Virginia Dept of Game & Inland FisheriesRICHMOND, VA – On March 11, 1916 legislation was passed creating the Department of Game and Inland Fisheries (DGIF). On June 17th the act became law and the cloak room of the Senate was opened for Department business. When the Department was established in 1916, it was considered the most radical event in the history of conservation in Virginia. It took the support of many individuals, groups, and organizations before the landmark legislation would ever become a reality. The newly created state agency quickly began the work of restoring the state’s beleaguered fish and wildlife populations, as well as improving the loss of critical wildlife habitat. In those early years the conservation of Virginia’s wildlife resources was to be funded exclusively by hunters and anglers through the sale of hunting and fishing licenses. Those funding challenges still remain while the number of people wanting to use those wildlife resources is dramatically increasing.

“The restoration, protection, and management of our wildlife resources, however challenging, is a remarkable record of wildlife success stories for the Department and conservationists from around the state,” said Bob Duncan, Executive Director. “From the start, DGIF has been a science-based management agency. We have always believed in the North American Conservation Model where fish and wildlife belong to all Americans and need to be managed in a way that their populations will be sustained forever.”

Virginia is truly fortunate to have bountiful populations of fish and wildlife. The recent reintroduction of elk into Southwest Virginia, the special stocking of largemouth bass in Back Bay, and the groundbreaking work to restore threatened and endangered freshwater mussels are just a few of the latest achievements to make headlines. DGIF’s leadership and dedicated staff of professionals, along with the continued partnerships with anglers, boaters, hunters, and wildlife supporters, will ultimately improve the quality of life for all of the citizens of the Commonwealth.

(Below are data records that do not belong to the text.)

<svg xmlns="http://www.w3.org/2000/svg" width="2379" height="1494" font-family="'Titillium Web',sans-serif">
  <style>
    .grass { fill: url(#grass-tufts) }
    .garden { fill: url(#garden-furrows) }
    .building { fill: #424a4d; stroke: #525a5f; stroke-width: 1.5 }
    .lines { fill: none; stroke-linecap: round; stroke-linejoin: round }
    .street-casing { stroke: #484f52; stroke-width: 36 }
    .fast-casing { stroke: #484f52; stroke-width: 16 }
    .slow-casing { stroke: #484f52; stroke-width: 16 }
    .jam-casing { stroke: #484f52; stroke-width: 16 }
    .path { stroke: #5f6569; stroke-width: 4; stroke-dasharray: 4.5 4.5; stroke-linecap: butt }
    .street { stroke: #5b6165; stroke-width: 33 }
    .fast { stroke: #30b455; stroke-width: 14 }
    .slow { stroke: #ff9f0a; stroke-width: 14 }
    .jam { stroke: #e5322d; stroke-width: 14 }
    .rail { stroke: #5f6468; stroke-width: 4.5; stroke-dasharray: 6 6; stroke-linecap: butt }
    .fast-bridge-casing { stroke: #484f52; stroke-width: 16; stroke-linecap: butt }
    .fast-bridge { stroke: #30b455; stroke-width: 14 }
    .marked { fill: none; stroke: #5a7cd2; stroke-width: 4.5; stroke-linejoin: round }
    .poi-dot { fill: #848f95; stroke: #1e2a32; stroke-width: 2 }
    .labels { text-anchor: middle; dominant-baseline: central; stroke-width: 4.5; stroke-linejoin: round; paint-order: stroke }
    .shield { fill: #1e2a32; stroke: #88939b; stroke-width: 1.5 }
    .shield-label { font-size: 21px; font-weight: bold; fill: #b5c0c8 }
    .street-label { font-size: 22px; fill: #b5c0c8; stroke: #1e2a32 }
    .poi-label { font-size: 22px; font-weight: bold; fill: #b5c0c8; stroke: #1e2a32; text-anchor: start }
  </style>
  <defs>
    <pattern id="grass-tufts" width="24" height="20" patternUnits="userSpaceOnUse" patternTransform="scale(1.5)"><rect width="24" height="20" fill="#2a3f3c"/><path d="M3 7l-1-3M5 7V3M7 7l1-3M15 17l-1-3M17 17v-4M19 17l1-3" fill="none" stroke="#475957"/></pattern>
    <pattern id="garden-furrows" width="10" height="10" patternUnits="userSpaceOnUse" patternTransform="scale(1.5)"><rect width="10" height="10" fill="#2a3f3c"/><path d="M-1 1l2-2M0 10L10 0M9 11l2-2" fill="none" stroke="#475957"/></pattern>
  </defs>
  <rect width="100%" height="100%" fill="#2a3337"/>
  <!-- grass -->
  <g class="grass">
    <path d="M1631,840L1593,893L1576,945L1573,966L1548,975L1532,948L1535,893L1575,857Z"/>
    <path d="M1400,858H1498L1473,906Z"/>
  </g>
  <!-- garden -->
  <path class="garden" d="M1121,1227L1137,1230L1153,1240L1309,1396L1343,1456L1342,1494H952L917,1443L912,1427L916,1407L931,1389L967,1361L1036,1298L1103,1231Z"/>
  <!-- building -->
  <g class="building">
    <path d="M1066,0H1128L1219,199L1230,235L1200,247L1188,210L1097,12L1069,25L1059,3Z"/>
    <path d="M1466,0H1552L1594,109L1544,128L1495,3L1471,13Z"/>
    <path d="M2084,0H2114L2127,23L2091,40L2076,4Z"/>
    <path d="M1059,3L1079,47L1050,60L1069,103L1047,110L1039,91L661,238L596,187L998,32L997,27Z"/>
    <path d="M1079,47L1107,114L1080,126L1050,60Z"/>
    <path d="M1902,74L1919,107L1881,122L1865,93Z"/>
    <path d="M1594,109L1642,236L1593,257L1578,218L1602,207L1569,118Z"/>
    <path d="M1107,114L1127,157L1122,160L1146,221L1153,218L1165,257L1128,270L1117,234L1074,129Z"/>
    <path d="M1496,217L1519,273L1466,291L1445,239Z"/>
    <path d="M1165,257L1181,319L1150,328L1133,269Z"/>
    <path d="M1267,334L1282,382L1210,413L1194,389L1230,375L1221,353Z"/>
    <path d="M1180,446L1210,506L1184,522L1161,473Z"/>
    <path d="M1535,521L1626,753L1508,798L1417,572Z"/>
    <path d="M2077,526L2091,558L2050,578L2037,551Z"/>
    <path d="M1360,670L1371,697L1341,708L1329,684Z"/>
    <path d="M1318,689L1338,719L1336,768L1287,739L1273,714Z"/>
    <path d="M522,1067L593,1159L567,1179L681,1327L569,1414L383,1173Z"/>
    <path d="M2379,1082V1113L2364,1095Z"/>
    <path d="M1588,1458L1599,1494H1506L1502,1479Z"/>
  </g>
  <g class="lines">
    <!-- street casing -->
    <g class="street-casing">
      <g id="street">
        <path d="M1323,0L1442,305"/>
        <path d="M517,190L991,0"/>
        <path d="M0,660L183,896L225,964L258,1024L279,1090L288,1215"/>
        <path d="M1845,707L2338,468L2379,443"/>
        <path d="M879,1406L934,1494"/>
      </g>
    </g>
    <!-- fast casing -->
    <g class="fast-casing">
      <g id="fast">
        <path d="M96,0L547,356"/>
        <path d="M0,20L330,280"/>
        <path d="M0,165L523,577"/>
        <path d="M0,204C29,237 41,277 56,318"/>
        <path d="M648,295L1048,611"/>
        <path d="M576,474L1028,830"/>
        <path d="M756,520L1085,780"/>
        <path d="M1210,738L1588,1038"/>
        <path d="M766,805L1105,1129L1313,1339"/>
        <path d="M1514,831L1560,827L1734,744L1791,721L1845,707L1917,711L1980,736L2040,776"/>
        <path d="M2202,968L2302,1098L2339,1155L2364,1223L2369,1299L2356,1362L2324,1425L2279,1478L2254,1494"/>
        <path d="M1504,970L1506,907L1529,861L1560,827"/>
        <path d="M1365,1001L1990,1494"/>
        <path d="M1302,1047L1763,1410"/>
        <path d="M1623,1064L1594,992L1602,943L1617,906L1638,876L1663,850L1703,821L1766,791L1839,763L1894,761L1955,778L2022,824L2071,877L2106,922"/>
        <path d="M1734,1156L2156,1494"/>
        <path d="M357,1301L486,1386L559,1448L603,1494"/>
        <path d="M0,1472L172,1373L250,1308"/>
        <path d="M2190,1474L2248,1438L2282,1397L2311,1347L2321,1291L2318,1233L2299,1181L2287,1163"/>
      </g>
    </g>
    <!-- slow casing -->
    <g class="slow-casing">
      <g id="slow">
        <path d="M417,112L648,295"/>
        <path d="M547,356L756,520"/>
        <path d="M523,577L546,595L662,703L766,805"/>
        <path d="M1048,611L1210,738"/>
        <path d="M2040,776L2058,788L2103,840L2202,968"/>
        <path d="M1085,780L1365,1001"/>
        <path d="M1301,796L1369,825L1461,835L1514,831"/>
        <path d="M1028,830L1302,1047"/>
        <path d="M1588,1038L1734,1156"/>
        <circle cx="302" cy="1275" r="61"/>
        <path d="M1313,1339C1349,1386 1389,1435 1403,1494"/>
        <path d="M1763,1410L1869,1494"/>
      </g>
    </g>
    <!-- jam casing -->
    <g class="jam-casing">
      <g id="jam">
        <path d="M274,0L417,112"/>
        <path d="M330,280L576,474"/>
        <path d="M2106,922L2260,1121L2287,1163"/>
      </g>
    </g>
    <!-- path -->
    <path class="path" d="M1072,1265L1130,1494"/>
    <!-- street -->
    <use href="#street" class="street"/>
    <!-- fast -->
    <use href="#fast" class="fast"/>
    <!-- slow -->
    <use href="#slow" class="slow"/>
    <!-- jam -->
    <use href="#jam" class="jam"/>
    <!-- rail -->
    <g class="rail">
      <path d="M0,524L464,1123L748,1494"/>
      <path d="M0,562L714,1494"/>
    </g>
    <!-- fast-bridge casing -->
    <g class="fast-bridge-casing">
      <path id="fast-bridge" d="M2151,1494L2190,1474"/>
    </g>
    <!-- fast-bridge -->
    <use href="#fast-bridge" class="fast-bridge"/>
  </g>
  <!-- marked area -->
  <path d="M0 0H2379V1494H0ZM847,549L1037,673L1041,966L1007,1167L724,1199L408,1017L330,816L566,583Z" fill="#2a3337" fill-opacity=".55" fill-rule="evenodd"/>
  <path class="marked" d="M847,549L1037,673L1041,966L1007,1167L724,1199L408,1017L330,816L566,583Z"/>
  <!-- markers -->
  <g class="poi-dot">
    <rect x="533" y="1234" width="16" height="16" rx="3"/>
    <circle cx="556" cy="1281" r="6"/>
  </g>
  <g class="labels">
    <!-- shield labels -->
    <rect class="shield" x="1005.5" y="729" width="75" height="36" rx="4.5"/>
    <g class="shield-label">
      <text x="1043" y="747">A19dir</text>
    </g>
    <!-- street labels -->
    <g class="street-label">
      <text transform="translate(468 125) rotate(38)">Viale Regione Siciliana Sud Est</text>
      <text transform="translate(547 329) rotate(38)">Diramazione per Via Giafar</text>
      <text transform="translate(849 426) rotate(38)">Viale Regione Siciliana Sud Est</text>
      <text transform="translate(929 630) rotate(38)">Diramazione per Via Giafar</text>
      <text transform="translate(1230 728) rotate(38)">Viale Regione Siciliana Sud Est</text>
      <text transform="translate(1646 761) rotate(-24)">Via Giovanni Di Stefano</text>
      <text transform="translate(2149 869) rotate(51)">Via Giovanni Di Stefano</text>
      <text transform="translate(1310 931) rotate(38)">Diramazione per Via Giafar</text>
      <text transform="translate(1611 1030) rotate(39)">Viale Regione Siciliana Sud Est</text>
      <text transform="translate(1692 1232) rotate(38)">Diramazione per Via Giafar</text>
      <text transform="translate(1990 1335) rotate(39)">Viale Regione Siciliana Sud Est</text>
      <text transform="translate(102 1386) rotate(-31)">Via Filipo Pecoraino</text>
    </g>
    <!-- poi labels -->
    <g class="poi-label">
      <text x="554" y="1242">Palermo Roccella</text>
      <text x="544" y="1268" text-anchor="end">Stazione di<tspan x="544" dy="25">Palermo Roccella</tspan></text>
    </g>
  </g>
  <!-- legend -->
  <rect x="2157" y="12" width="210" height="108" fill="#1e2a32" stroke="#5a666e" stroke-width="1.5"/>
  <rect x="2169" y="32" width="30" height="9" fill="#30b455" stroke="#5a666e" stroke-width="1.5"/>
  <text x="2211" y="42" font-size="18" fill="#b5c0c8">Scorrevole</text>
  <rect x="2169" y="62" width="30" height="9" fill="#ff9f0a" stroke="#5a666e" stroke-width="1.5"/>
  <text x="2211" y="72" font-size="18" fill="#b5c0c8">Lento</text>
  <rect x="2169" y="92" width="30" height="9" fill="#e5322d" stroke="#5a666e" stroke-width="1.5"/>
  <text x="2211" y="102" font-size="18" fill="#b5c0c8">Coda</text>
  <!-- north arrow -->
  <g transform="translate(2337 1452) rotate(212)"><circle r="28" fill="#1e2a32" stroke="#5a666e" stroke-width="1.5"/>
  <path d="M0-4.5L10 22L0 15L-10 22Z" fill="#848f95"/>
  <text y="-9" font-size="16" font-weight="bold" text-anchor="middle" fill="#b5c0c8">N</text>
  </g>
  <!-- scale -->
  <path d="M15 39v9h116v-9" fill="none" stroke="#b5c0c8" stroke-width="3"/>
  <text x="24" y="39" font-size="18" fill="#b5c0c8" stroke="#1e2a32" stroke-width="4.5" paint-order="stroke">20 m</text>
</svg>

To recognize the significance of this milestone, the Department’s flagship publication Virginia Wildlife magazine has captured the first 100 years with an in-depth article in the May/June issue, available online at:

As the Department of Game and Inland Fisheries begins the journey into the next 100 years we would like to thank all those who have invested in Virginia’s conservation legacy and invite the public to be part of the greatest outdoor movement to conserve, manage, and enhance fish and wildlife and their habitats in order to create recreational and educational opportunities for generations to come.